Satellite Technology Feature Article
November 02, 2012
Sirius XM Releases Average Earning Report
By Oliver VanDervoort, Contributing Writer
Satellite radio company Sirius XM just released its third quarter financial numbers and most industry analysts say that the results show a bit of a mixed bag. The company has seen some real growth after it merged with a competitor. The company has also struck a couple of deals with business partners that seem to indicate a healthy amount of growth over the next few years.
Among the data that the company released was a rise in revenue of 14 percent from 2011. One year ago, Sirius XM saw revenue of $762.6 million compared to the $867.4 million they raked in over the third quarter of 2012. The negative aspects of the report showed that the company had to shoot its finances in the foot by retiring quite a bit of debt. The net earnings for the company hit just $74.5 million for the three month period that ended on September 30. That number was a steep 28 percent drop from a year ago when they earned $104.2 million.
How did the company rake in more revenue but had less total earnings? The company retired more than $107 million in debt which could mean healthier bottom lines in the near future and especially when it comes to the fourth quarter of 2012. Despite what could be sunny forecasts for the future, analysts were still less than impressed by the report since most had expected them to post earnings that would allow them to show about two cents per share. Their earnings ended up paying out about one cent per share when the smoke cleared.
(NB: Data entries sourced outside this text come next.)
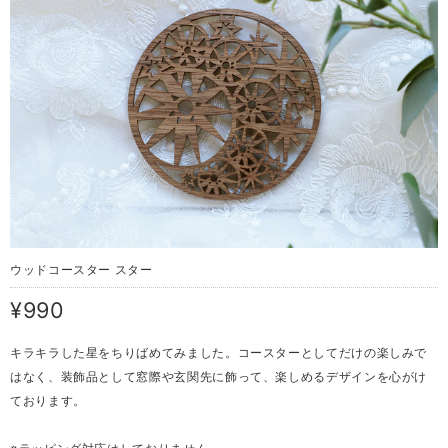
ウッドコースター スター
¥990
キラキラした星をちりばめてみました。コースターとしてだけの楽しみで
はなく、装飾品として窓際や玄関先に飾って、楽しめるデザインを心がけ
ております。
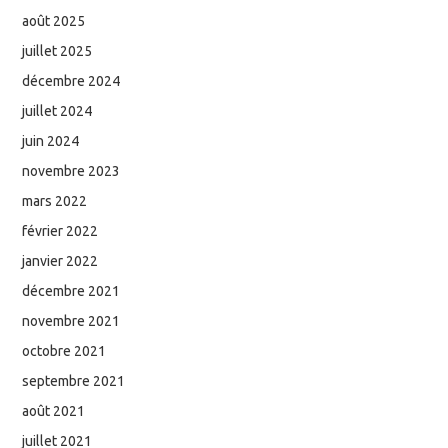
août 2025
juillet 2025
décembre 2024
juillet 2024
juin 2024
novembre 2023
mars 2022
février 2022
janvier 2022
décembre 2021
novembre 2021
octobre 2021
septembre 2021
août 2021
juillet 2021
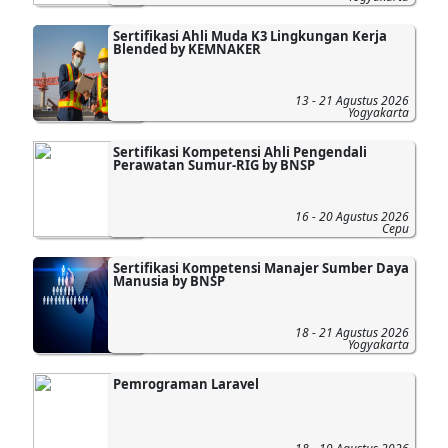
Sertifikasi Ahli Muda K3 Lingkungan Kerja
Blended by KEMNAKER
13 - 21 Agustus 2026
Yogyakarta
Sertifikasi Kompetensi Ahli Pengendali
Perawatan Sumur-RIG by BNSP
16 - 20 Agustus 2026
Cepu
Sertifikasi Kompetensi Manajer Sumber Daya
Manusia by BNSP
18 - 21 Agustus 2026
Yogyakarta
Pemrograman Laravel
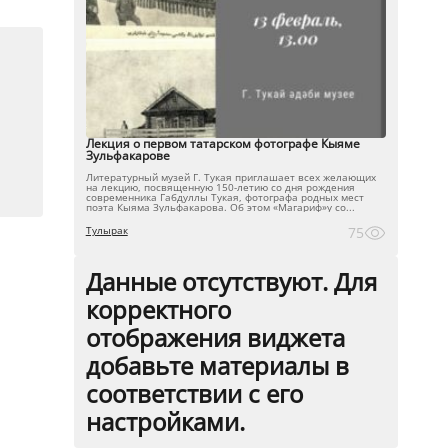
Лекция о первом татарском фотографе Кыяме
Зульфакарове
Литературный музей Г. Тукая приглашает всех желающих
на лекцию, посвященную 150-летию со дня рождения
современника Габдуллы Тукая, фотографа родных мест
поэта Кыяма Зульфакарова. Об этом «Магариф»у со...
Тулырак
75
Данные отсутствуют. Для
корректного
отображения виджета
добавьте материалы в
соответствии с его
настройками.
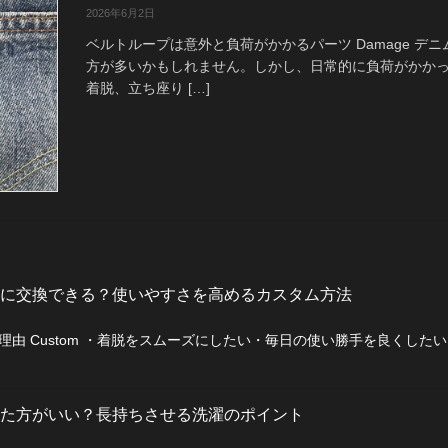
2026年6月2日
ベルトループは意外と負荷がかかるパーツ Damage 
方が多いかもしれません。しかし、日常的に負荷がかかっ
着脱、立ち座り […]
に交換できる？使いやすさを高めるカスタム方法
由 Custom ・着脱をスムーズにしたい・毎日の使い勝手を良くした
た方がいい？長持ちさせる洗濯のポイント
The company says that they had a net gain of 446,000 and expects to have a net gain over the year of about 1.8 million subscribers. They are currently sitting at just over 23.4 million current subscribers. The company owes quite a bit of success to in car radios that come complete with free trials of their satellite service. The company is looking to build on that with moves like the new deal they just signed with Nissan to get more telematics into their vehicles.